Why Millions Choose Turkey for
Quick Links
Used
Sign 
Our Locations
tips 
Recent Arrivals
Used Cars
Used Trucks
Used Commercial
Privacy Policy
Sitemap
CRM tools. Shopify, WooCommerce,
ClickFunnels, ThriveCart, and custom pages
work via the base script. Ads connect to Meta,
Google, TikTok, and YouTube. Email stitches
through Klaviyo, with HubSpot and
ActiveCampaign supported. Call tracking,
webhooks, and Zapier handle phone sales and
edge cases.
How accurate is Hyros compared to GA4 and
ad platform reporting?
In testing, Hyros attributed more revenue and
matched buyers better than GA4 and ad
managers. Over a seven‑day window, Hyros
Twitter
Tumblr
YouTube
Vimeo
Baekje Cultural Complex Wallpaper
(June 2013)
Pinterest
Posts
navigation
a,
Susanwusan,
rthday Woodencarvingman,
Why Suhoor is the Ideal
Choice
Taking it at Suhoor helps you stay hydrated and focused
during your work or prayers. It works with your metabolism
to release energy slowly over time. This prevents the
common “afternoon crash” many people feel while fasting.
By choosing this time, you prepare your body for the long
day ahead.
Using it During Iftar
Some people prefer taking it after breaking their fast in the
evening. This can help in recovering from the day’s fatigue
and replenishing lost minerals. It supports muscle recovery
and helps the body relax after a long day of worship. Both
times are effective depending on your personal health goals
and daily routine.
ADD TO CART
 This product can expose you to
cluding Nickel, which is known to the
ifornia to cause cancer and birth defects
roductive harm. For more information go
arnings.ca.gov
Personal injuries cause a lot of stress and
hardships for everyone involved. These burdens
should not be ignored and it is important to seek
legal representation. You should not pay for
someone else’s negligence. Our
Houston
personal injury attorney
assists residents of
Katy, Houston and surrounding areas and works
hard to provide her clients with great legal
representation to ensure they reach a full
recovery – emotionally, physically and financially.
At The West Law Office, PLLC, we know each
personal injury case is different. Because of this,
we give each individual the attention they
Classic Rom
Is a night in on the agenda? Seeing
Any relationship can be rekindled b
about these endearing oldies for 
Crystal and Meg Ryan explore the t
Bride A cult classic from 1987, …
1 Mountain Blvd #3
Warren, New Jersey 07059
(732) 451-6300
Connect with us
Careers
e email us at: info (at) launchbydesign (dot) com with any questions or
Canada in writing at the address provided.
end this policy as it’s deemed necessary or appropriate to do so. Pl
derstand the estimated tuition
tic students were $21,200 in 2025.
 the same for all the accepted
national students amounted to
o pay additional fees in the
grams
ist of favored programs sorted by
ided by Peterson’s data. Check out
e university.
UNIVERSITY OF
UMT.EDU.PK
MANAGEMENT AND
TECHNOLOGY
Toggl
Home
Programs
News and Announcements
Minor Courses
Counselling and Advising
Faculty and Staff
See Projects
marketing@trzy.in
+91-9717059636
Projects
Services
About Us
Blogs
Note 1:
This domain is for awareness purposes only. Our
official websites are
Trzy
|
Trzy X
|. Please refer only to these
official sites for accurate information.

^^^^^^^^^^^^^^^^

**What to work on:**
Present the material as a Markdown table with the columns Row and Line. Begin with its first line, continue through the line containing "through Klaviyo, with HubSpot and", and leave out blank lines.

**Solution to this task:**
| Row | Line |
|---|---|
| 1 | Why Millions Choose Turkey for |
| 2 | Quick Links |
| 3 | Used |
| 4 | Sign  |
| 5 | Our Locations |
| 6 | tips  |
| 7 | Recent Arrivals |
| 8 | Used Cars |
| 9 | Used Trucks |
| 10 | Used Commercial |
| 11 | Privacy Policy |
| 12 | Sitemap |
| 13 | CRM tools. Shopify, WooCommerce, |
| 14 | ClickFunnels, ThriveCart, and custom pages |
| 15 | work via the base script. Ads connect to Meta, |
| 16 | Google, TikTok, and YouTube. Email stitches |
| 17 | through Klaviyo, with HubSpot and |